Pleomorphic refers to these tumours' embryogenic origin, which includes both mesenchymal and epithelial components [6]. These tumours develop from intercalated and myoepithelial cells [7]. Various small salivary gland tumours, especially mucoepidermoid carcinoma, as well as other benign and malignant mesenchymal lesions such neurofibroma and rhabdomyosarcoma are included in the differential diagnosis of the palatal lesions [8]. The precise extent of the tumour and any underlying bone degradation can be determined with great accuracy by radiological imaging. The key diagnostic technique for these tumours [9] is a Computed Tomography (CT) scan, which can rule out the pressure effect of a tumour on the underlying bone. The preferred form of treatment is surgical excision. Recurrence and longevity are risk factors for malignant transformation. There is a 1.9–23.3% tendency for malignant transformation [10]. Differential diagnoses for PA include salivary gland tumours, mucoepidermoid carcinoma, adenoid cystic carcinoma, and both odontogenic and non-odontogenic cysts, soft tissue tumours, palatal abscesses, and odontogenic cysts. Palatal tissues house minor salivary gland tissues as well as soft tissue components. As a result, other possible diagnosis for this case should include soft tissue tumours including neurofibroma, fibroma, lipoma, and neurilemmoma as well as tumours of the salivary gland. At the intersection of the hard and soft palates, the patient in our situation experienced a painless swelling. Over the course of a year, it gently advanced and was not painful. We completely removed the tumour surgically, and the underlying bone was not eroded. The absorbable vicryl suture was used principally to close the post-excision surgical incision, which healed successfully. Patient was asymptomatic for the entire year of follow-up.

Conclusion

Palatal pleomorphic adenoma is an uncommon condition that typically affects adults. Minor salivary glands rarely generate benign mixed tumours. The diagnosis is really challenging. A computed tomography scan is necessary to detect any pressure effects or underlying bone degradation. However, malignancy should be taken into consideration, therefore histopathological correlation is essential. Wide local excision with or without removal of periosteum and curettage of bone during surgery is the only option for treatment. 

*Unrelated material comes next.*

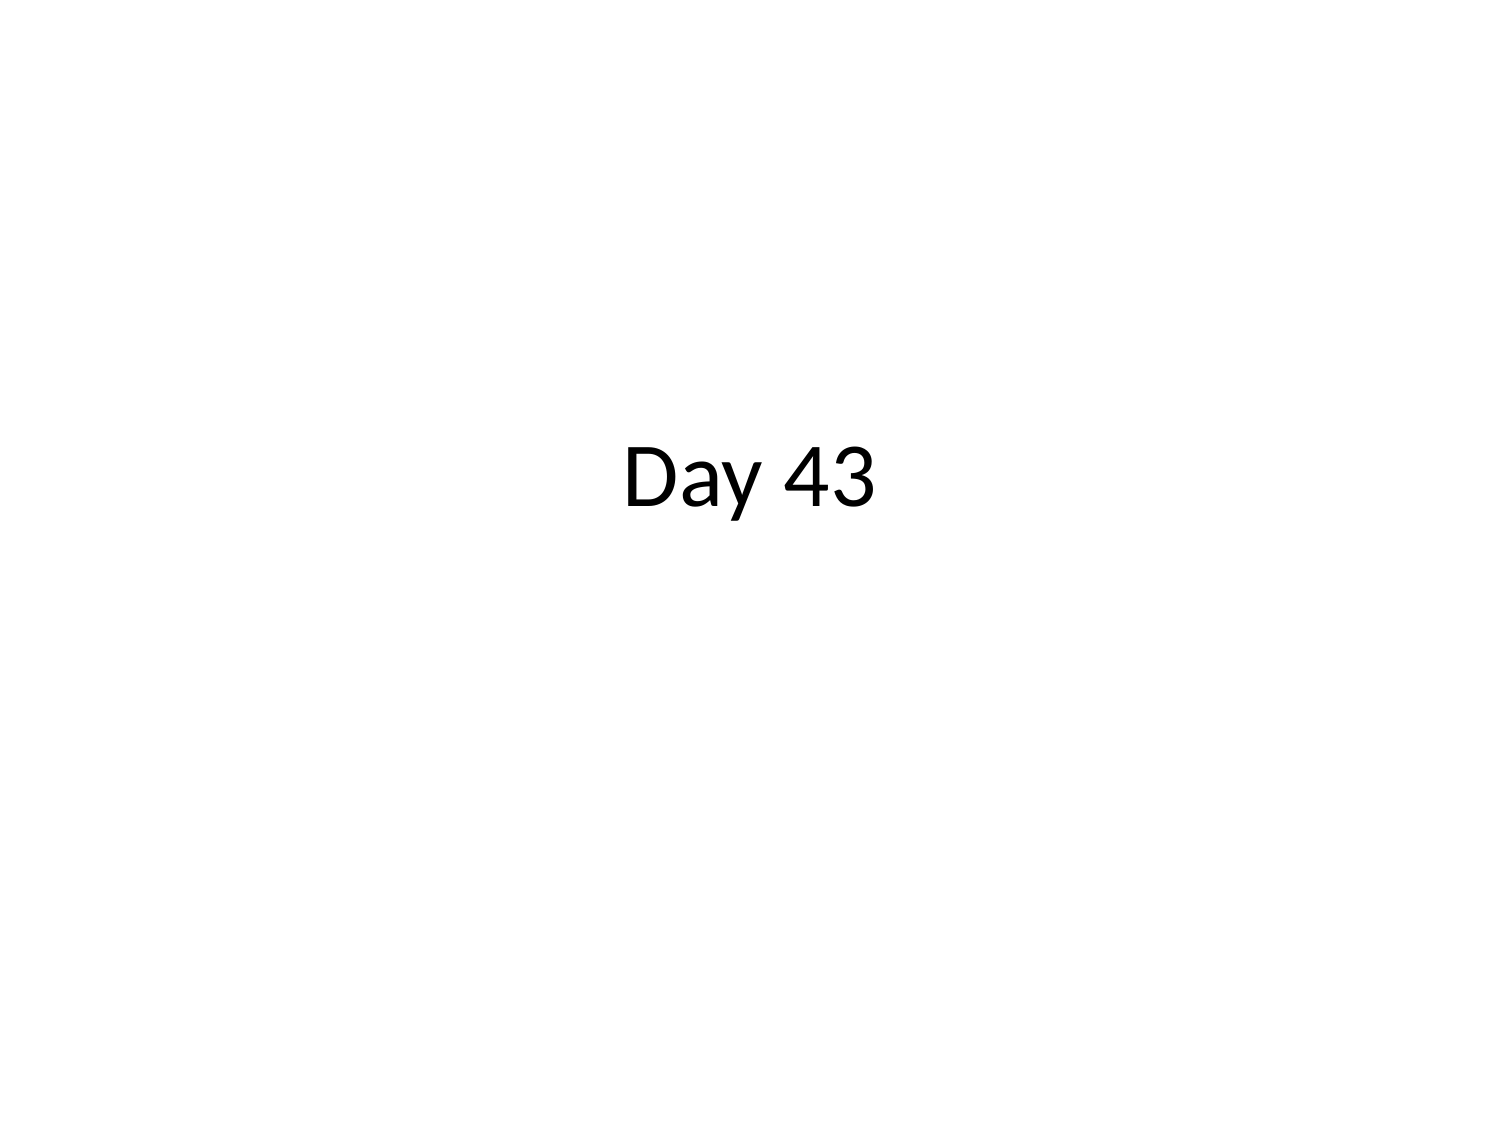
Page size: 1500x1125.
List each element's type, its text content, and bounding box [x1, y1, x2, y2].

Compliance with Ethical Standards: The procedure performed in this case report was in accordance with the ethical standards of the institutional and/or national research committee and with the 1964 Helsinki declaration and its later amendments or comparable ethical standards.
Funding: This study is not funded by any resources.
Conflict of Interest: The author (s) declares no potential conflicts of interest with respect to the research, authorship, and/or publication of this paper.
Ethical Approval: The study was published with the written consent of the patient.